■ **YOUR TASK**: The word "wrist" may appear in some lines of the data; copy every such line.

*** Opening SUPPLIED RECORDS ***

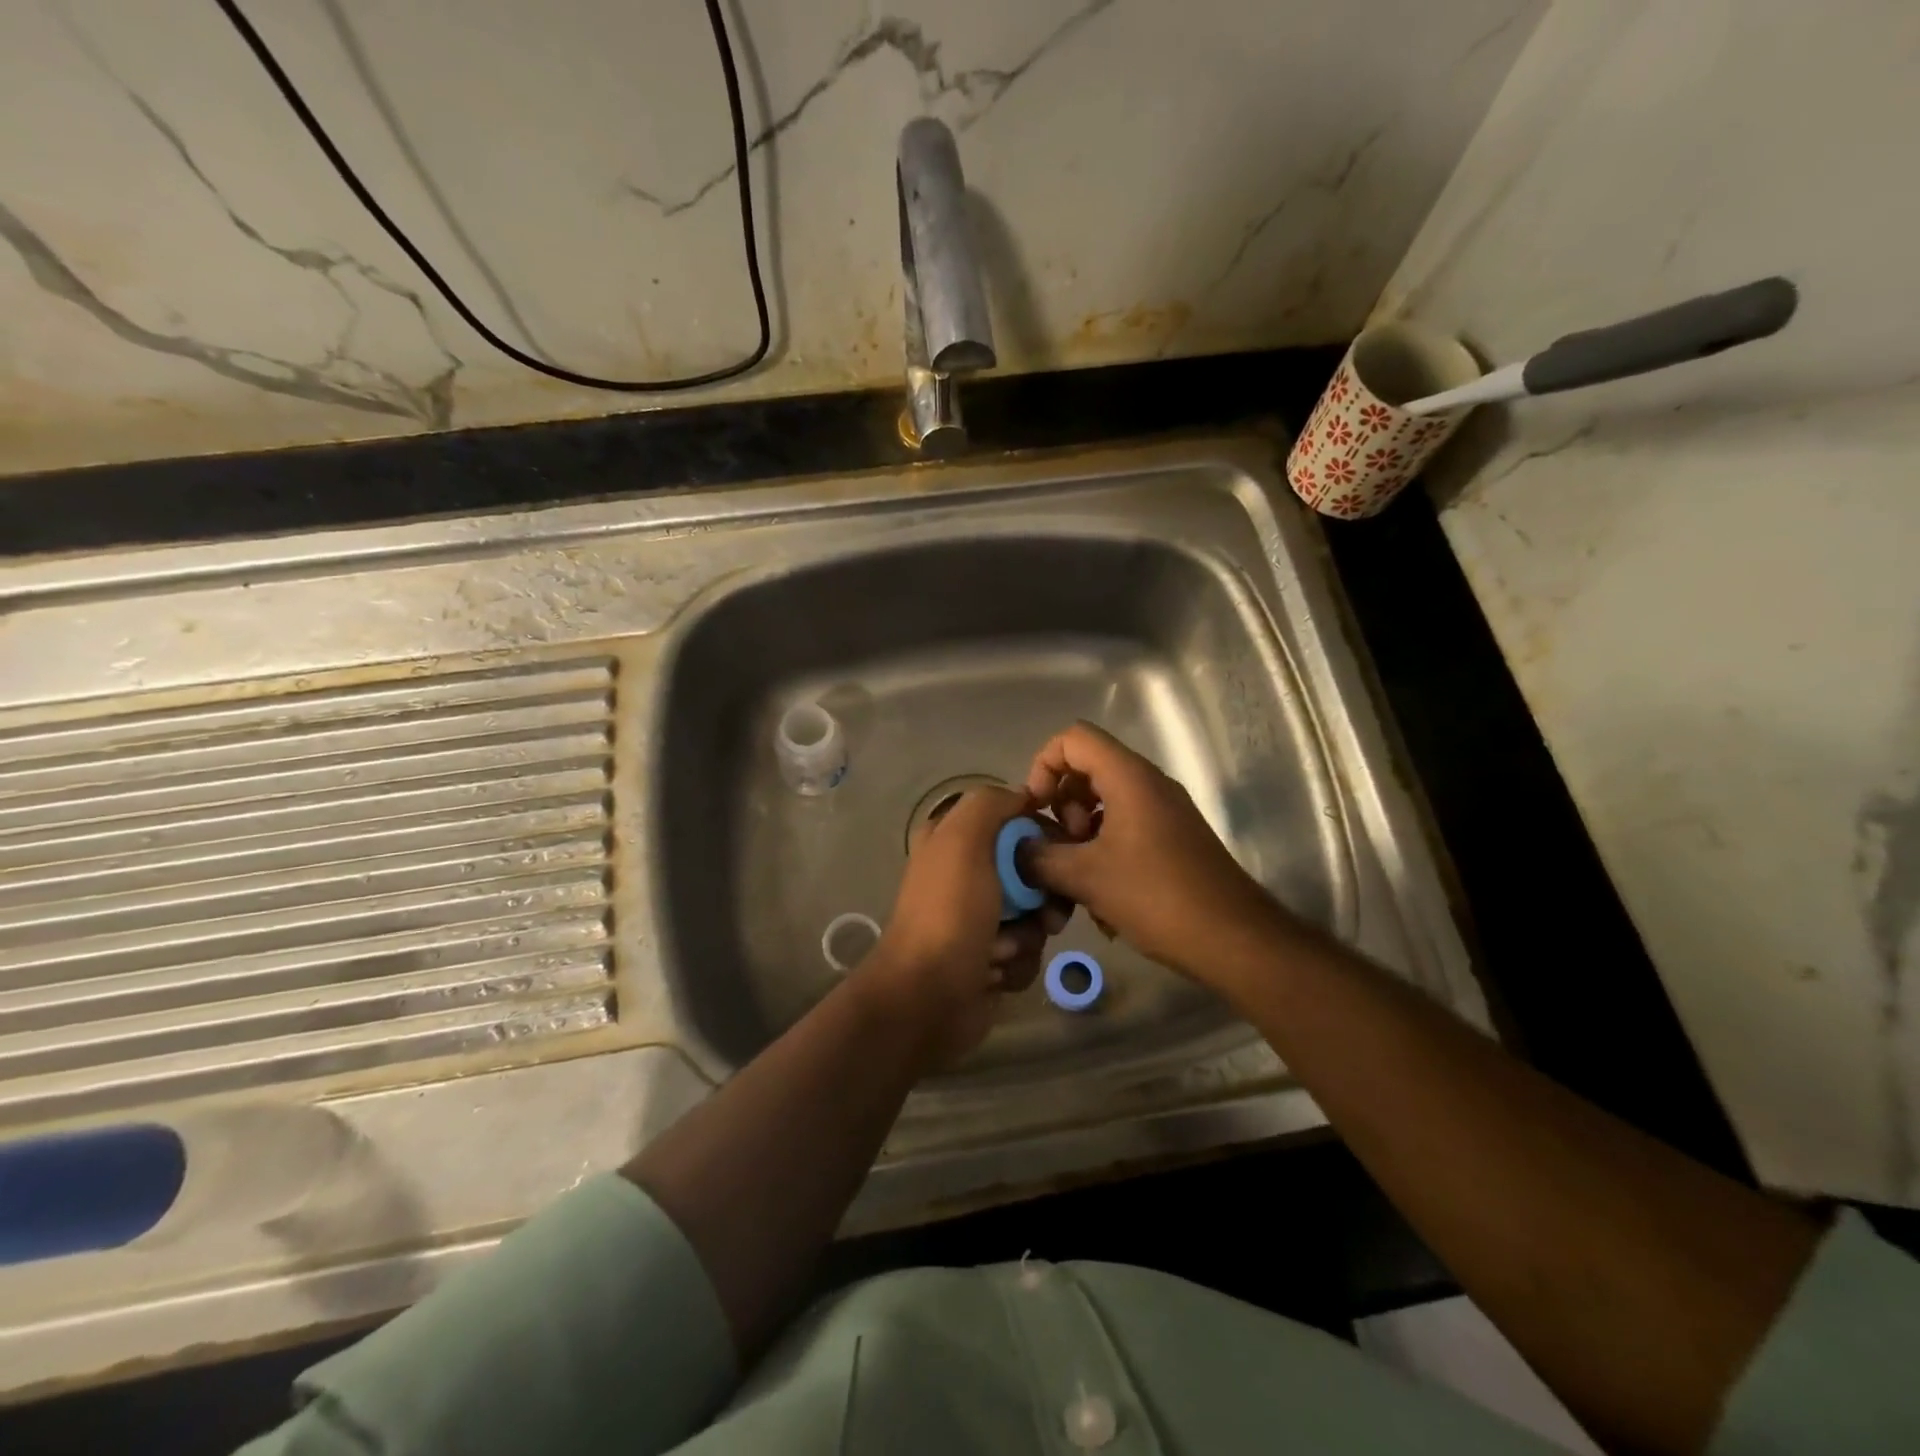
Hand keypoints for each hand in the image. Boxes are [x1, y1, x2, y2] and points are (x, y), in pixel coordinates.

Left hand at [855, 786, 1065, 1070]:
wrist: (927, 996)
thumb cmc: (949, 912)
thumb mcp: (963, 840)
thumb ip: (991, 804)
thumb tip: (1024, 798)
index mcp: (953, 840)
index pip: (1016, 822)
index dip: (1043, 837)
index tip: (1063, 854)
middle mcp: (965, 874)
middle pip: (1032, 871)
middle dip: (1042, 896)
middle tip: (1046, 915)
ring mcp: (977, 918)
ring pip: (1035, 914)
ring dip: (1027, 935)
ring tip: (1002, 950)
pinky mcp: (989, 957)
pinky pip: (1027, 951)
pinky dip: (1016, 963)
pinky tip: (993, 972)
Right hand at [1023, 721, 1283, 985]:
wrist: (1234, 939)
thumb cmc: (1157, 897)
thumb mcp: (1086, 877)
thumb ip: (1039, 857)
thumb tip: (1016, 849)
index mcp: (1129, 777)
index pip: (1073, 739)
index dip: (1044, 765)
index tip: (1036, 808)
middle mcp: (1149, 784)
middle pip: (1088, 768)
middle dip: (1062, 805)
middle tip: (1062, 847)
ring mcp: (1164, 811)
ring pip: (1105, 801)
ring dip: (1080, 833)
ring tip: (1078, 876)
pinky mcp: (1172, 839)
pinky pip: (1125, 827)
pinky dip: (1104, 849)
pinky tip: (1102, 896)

*** Closing SUPPLIED RECORDS ***
*** Opening SUPPLIED RECORDS ***

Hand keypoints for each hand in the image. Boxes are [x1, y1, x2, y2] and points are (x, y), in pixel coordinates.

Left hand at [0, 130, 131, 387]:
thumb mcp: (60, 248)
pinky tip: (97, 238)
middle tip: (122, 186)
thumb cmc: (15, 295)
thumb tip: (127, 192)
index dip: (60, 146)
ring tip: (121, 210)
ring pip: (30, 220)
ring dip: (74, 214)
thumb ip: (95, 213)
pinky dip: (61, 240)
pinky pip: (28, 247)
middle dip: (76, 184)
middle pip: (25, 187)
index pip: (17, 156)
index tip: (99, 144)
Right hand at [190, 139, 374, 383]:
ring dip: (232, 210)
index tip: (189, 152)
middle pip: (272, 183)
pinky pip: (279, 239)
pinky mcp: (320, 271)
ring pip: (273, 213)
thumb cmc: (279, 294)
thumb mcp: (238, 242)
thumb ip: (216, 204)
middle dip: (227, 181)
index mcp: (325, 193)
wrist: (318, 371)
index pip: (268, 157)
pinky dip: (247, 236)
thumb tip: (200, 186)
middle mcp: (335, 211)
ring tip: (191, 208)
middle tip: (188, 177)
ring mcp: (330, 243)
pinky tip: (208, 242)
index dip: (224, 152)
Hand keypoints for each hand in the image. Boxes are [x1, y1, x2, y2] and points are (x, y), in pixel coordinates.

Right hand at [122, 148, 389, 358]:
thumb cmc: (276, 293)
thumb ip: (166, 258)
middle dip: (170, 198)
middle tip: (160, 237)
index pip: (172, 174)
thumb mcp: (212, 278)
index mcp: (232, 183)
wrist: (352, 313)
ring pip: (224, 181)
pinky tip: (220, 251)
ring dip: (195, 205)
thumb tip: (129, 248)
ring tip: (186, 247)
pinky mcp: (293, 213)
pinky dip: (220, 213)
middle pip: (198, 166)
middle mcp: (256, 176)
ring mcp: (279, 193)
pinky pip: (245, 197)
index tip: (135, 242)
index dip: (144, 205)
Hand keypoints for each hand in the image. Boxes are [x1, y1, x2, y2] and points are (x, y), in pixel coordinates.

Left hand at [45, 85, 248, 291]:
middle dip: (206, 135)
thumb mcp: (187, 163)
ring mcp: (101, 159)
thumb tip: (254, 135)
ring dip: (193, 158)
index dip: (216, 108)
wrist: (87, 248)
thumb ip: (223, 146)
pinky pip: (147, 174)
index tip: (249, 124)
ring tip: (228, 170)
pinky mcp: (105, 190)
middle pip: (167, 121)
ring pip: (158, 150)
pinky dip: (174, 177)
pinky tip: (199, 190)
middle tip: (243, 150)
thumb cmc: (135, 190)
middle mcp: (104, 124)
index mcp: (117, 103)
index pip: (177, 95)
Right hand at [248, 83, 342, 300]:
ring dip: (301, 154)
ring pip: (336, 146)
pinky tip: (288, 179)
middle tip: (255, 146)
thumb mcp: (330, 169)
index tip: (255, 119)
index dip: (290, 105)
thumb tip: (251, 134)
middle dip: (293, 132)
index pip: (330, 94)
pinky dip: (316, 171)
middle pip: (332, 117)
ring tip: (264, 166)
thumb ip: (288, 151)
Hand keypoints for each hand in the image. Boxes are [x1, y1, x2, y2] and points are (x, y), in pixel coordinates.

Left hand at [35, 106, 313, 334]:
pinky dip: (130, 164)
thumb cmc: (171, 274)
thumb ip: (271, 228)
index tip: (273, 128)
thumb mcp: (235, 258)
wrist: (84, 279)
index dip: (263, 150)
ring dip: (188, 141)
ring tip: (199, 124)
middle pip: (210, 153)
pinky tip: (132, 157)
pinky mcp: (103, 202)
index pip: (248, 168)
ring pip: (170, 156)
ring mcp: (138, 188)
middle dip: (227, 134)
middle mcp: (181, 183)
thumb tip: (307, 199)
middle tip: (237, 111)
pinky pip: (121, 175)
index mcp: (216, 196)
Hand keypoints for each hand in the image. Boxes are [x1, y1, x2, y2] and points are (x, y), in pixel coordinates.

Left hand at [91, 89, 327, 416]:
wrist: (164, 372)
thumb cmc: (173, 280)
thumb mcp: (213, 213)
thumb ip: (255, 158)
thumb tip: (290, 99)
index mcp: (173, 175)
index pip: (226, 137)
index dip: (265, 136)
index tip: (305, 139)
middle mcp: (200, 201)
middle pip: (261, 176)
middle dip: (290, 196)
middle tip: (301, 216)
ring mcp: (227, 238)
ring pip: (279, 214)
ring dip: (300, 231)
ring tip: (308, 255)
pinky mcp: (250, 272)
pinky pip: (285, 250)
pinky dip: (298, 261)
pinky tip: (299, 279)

*** Closing SUPPLIED RECORDS ***
*** Opening SUPPLIED RECORDS ***

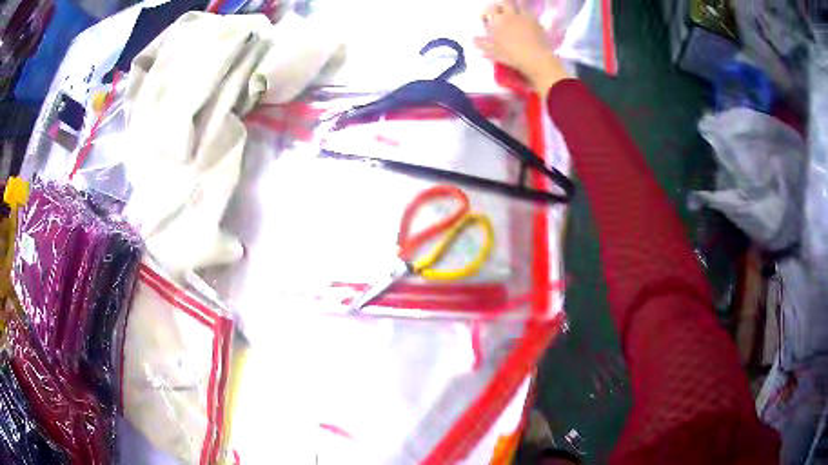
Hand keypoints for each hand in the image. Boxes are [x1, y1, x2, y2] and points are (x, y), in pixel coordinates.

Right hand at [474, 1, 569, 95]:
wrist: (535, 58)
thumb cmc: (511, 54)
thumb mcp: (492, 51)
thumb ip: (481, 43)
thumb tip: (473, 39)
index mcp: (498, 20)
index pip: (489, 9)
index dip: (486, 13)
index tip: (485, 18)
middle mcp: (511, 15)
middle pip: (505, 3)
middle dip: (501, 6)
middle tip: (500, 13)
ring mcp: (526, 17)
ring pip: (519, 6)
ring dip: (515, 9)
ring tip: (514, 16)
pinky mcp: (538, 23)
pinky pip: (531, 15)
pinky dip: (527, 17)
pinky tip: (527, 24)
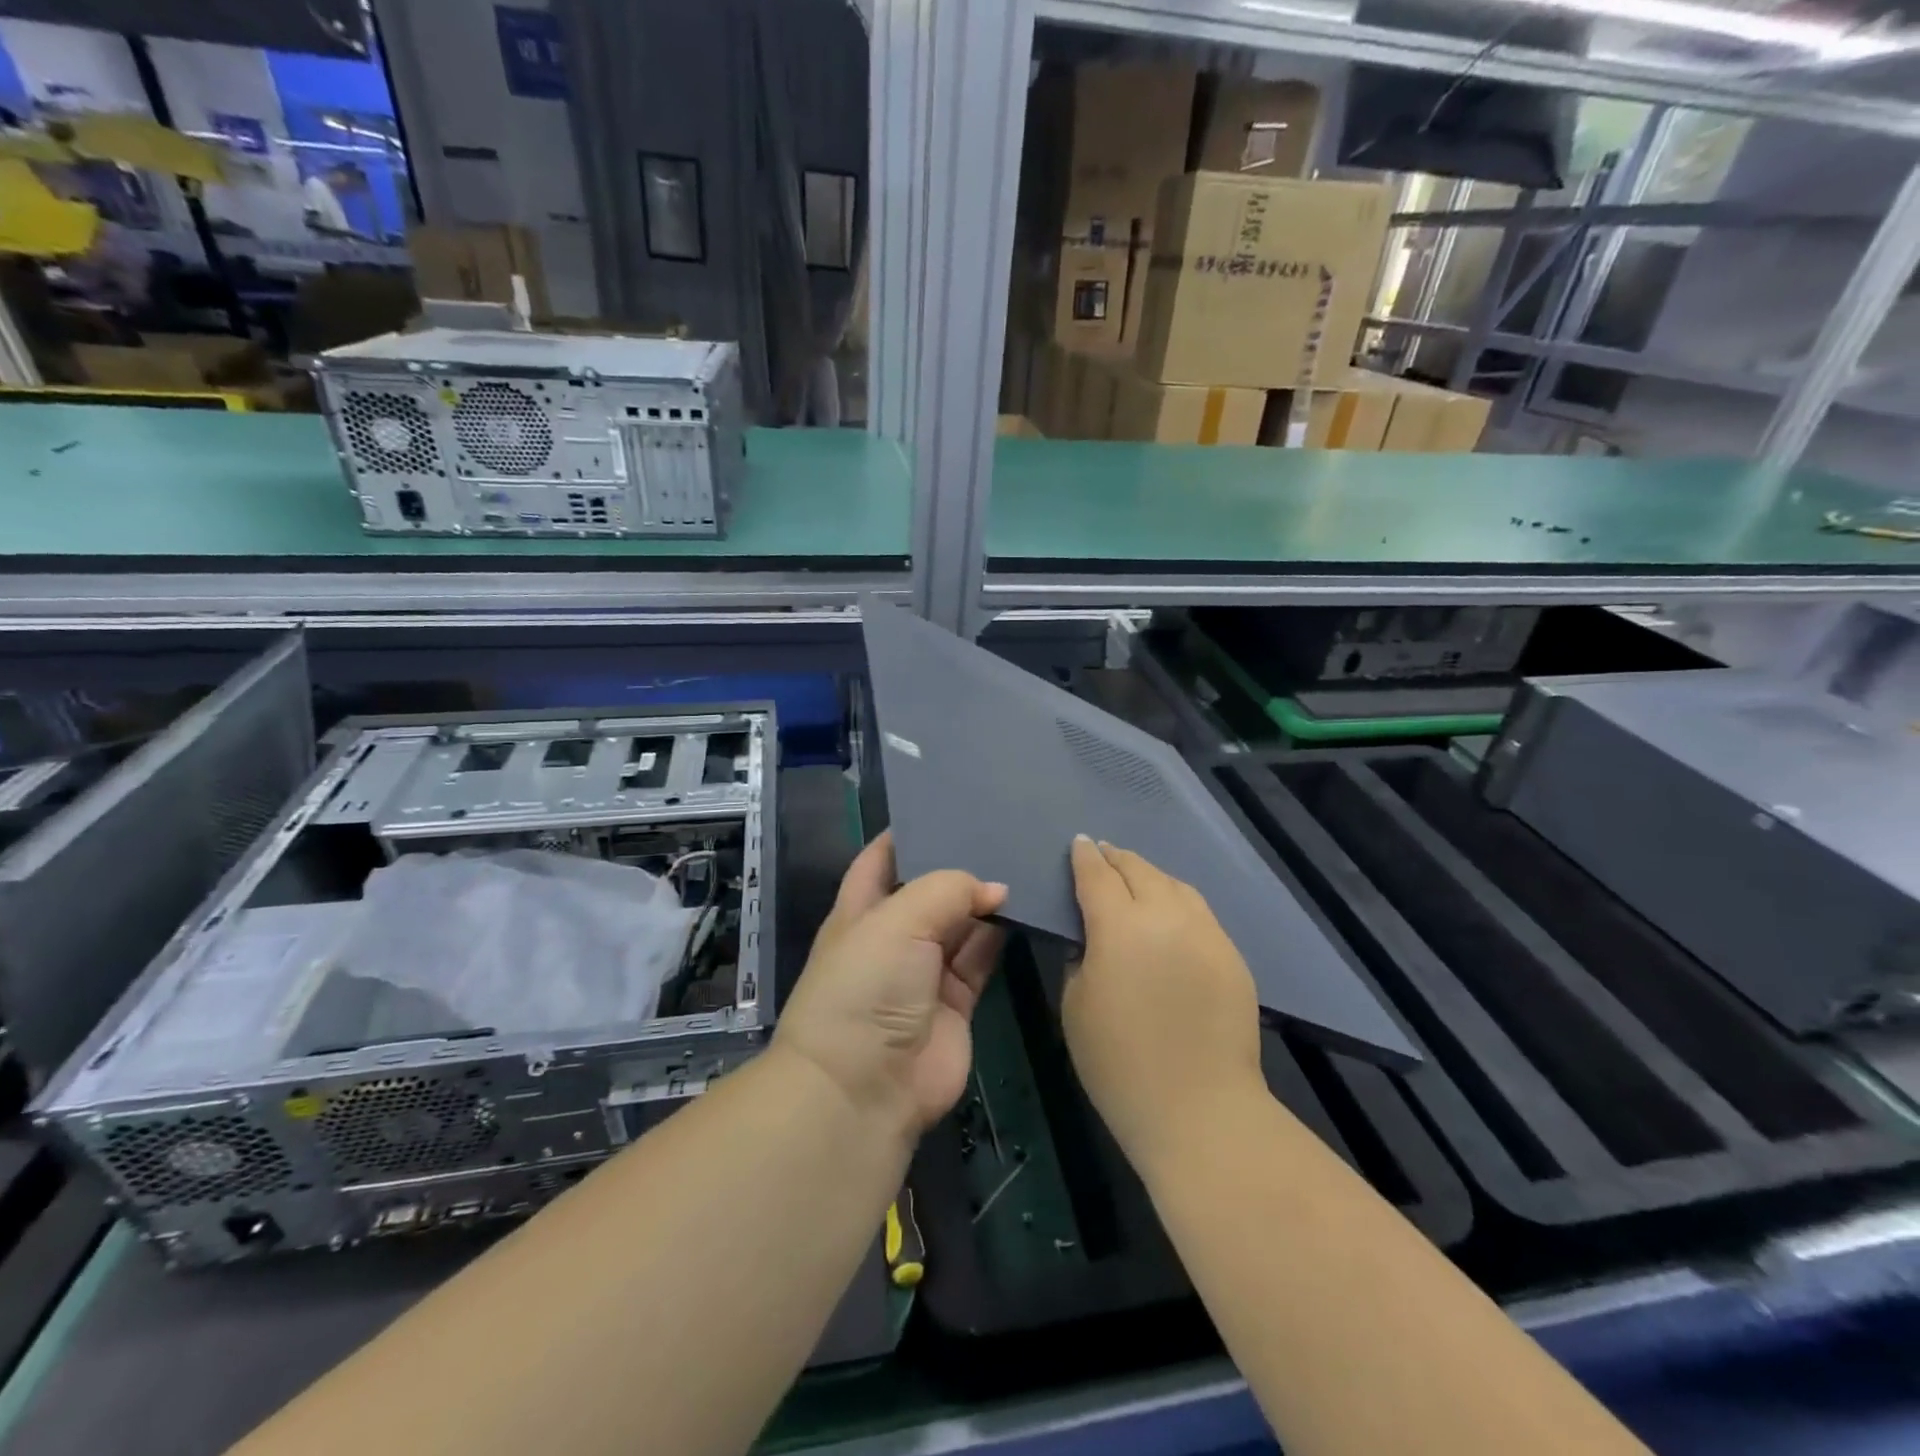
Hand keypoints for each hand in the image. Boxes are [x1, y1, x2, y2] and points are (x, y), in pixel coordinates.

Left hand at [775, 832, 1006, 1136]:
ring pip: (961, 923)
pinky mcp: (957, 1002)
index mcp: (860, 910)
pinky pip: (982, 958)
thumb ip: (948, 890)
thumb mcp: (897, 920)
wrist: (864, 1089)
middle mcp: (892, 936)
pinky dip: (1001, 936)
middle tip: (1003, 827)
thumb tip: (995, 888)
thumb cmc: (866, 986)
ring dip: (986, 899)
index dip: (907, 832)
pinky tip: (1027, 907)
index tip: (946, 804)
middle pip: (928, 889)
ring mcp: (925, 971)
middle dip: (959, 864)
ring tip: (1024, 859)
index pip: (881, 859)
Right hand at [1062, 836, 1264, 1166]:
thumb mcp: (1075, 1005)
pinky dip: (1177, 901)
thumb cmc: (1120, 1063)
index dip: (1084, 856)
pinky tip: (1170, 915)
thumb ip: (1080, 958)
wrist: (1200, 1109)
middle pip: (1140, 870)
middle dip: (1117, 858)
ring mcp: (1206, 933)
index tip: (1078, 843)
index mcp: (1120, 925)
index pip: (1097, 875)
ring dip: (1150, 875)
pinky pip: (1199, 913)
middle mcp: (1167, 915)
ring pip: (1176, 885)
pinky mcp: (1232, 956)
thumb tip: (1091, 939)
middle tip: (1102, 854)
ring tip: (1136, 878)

*** Closing SUPPLIED RECORDS ***

■ **ANSWER AREA**:
wrist: (927, 996)
wrist: (1234, 939)
wrist: (318, 371)
wrist: (352, 313)
wrist: (87, 248)
wrist: (84, 279)
wrist: (164, 372)
wrist: (535, 58)
wrist: (864, 1089)
wrist: (1200, 1109)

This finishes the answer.